Jan 16, 2019
Beneath the soil of every continent lie buried the ruins of fallen civilizations. The Sumerians, Akkadians, Mayans, Assyrians, Babylonians, Minoans, Romans: all of them, faded memories of past grandeur and glory. History records the collapse of at least thirty-two major civilizations that once thrived and prospered before our time.
No great civilization is built in a day. No great civilization disappears in a single instant. Historians try to explain how these civilizations once so great have slowly vanished into the dustbin of history. Weather, economics, population decline, wars, politics are some of the reasons that they offer. But, ultimately, a civilization disappears when it loses its identity, forfeits its unity and jettisons its commitment to the common good.

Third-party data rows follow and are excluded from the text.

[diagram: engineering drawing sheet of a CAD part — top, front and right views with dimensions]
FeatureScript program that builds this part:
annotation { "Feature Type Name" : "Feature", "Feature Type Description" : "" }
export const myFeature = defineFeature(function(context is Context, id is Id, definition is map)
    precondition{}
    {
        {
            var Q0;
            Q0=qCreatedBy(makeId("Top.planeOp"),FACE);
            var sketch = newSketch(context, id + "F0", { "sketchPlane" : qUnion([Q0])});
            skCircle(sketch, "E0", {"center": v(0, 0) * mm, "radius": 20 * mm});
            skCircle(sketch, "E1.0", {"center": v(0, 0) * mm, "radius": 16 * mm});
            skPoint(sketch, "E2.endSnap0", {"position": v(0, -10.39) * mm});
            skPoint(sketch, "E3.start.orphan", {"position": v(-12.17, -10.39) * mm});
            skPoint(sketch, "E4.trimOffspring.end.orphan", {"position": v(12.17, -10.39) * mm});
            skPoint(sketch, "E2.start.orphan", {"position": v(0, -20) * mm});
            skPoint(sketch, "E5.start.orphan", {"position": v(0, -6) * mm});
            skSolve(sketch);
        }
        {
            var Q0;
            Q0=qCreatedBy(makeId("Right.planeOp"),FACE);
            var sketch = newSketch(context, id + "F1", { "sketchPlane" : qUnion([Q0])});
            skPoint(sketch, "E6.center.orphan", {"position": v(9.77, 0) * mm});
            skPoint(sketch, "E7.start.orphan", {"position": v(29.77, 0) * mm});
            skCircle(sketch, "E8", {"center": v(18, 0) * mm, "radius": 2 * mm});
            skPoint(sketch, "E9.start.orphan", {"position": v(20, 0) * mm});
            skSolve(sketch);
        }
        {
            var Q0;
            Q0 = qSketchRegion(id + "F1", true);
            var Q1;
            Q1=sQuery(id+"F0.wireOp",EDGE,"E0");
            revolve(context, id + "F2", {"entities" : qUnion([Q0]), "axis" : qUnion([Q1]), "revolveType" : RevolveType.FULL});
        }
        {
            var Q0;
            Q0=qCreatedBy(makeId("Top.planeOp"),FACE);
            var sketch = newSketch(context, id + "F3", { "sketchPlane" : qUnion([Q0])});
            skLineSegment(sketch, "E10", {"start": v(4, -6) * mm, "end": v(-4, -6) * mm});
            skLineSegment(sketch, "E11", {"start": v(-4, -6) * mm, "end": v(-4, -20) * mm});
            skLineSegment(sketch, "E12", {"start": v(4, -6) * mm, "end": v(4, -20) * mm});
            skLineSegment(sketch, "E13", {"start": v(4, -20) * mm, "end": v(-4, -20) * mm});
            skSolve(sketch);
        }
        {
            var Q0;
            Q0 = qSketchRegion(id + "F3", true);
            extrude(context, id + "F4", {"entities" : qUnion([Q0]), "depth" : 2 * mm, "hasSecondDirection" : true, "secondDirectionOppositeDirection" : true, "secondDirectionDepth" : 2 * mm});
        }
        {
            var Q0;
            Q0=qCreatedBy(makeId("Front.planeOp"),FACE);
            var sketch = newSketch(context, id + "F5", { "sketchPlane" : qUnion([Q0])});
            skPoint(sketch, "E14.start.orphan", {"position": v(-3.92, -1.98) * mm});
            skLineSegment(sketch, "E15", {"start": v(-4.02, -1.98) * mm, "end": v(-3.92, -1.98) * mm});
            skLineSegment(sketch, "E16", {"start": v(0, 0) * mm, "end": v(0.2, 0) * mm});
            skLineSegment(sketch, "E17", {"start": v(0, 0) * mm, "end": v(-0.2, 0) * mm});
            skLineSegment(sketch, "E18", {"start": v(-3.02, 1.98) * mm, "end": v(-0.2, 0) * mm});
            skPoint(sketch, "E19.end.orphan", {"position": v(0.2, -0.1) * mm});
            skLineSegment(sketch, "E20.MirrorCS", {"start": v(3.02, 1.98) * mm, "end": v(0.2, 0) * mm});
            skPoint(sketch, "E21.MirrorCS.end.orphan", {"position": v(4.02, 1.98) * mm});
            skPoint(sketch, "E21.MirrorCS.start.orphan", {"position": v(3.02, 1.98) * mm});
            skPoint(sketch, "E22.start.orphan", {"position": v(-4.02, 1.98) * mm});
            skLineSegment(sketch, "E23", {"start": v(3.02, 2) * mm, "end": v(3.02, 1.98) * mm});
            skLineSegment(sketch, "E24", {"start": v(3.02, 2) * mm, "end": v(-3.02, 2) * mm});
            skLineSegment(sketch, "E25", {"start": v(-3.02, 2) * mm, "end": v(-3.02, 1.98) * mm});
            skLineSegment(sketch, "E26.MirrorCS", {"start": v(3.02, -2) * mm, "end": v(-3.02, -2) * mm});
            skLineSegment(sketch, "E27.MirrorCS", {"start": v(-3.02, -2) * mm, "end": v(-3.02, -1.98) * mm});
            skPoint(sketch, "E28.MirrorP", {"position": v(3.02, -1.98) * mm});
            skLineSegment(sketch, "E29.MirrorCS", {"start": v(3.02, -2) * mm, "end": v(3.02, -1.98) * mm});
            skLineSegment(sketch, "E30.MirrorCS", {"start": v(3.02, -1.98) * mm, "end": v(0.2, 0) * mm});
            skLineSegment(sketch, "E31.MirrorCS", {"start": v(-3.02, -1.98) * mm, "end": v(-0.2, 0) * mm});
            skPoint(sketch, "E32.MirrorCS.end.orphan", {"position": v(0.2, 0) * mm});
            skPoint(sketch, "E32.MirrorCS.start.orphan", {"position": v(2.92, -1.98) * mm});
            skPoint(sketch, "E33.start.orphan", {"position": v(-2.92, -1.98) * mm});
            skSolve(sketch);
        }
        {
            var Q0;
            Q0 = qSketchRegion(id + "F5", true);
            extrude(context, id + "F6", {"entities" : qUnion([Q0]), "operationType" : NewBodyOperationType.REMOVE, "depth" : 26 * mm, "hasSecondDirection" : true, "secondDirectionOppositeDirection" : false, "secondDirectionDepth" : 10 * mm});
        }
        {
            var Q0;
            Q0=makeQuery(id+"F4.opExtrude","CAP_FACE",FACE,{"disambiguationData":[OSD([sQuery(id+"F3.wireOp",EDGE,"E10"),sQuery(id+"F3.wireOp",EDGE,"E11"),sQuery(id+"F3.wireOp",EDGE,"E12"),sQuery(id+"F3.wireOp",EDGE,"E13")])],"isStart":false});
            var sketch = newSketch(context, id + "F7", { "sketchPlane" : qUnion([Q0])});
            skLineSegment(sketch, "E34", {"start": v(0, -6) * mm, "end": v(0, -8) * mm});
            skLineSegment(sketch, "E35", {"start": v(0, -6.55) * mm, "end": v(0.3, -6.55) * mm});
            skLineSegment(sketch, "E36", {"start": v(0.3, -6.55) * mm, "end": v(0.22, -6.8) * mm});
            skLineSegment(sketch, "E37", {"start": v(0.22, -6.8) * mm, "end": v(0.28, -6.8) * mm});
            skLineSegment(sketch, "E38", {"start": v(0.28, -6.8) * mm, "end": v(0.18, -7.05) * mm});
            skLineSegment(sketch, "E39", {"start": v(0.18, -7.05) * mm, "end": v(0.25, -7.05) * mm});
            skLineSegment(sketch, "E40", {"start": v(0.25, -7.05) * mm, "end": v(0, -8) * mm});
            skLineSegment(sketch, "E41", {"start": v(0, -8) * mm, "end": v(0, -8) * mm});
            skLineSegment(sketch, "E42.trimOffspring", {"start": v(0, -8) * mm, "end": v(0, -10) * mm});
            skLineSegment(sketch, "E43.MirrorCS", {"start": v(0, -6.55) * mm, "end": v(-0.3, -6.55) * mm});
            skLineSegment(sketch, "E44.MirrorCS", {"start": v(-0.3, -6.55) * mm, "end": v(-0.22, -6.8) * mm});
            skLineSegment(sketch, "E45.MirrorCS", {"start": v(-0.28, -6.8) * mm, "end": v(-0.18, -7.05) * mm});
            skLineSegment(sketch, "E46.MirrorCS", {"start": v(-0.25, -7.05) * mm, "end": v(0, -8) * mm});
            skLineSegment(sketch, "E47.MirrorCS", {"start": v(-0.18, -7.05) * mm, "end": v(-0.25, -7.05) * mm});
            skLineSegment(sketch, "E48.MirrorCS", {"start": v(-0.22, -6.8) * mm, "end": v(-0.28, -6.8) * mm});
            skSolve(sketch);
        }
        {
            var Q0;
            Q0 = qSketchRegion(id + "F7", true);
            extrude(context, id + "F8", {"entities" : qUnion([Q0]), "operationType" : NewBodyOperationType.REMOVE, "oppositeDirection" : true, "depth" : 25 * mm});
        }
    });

Today's relentless front-page news reports of scandal and sin (many times, stale news served up as current), the incessant discord of our politicians, the unending string of acrimonious tweets, and the rage of angry voices make one wonder whether or not we are facing the decline of our own civilization. Has our unity as a nation become so fragmented that it cannot be repaired?
The TV sitcoms, the talk shows, the din of warring cable news channels do little to promote serious discourse. Rather, they seem at times to make us despair of receiving unbiased reporting. They hardly inspire us to respond to the gospel's clarion call for truth, justice, compassion and charity. Have we lost our commitment to the common good? Are we in the midst of an unstoppable decline of our nation?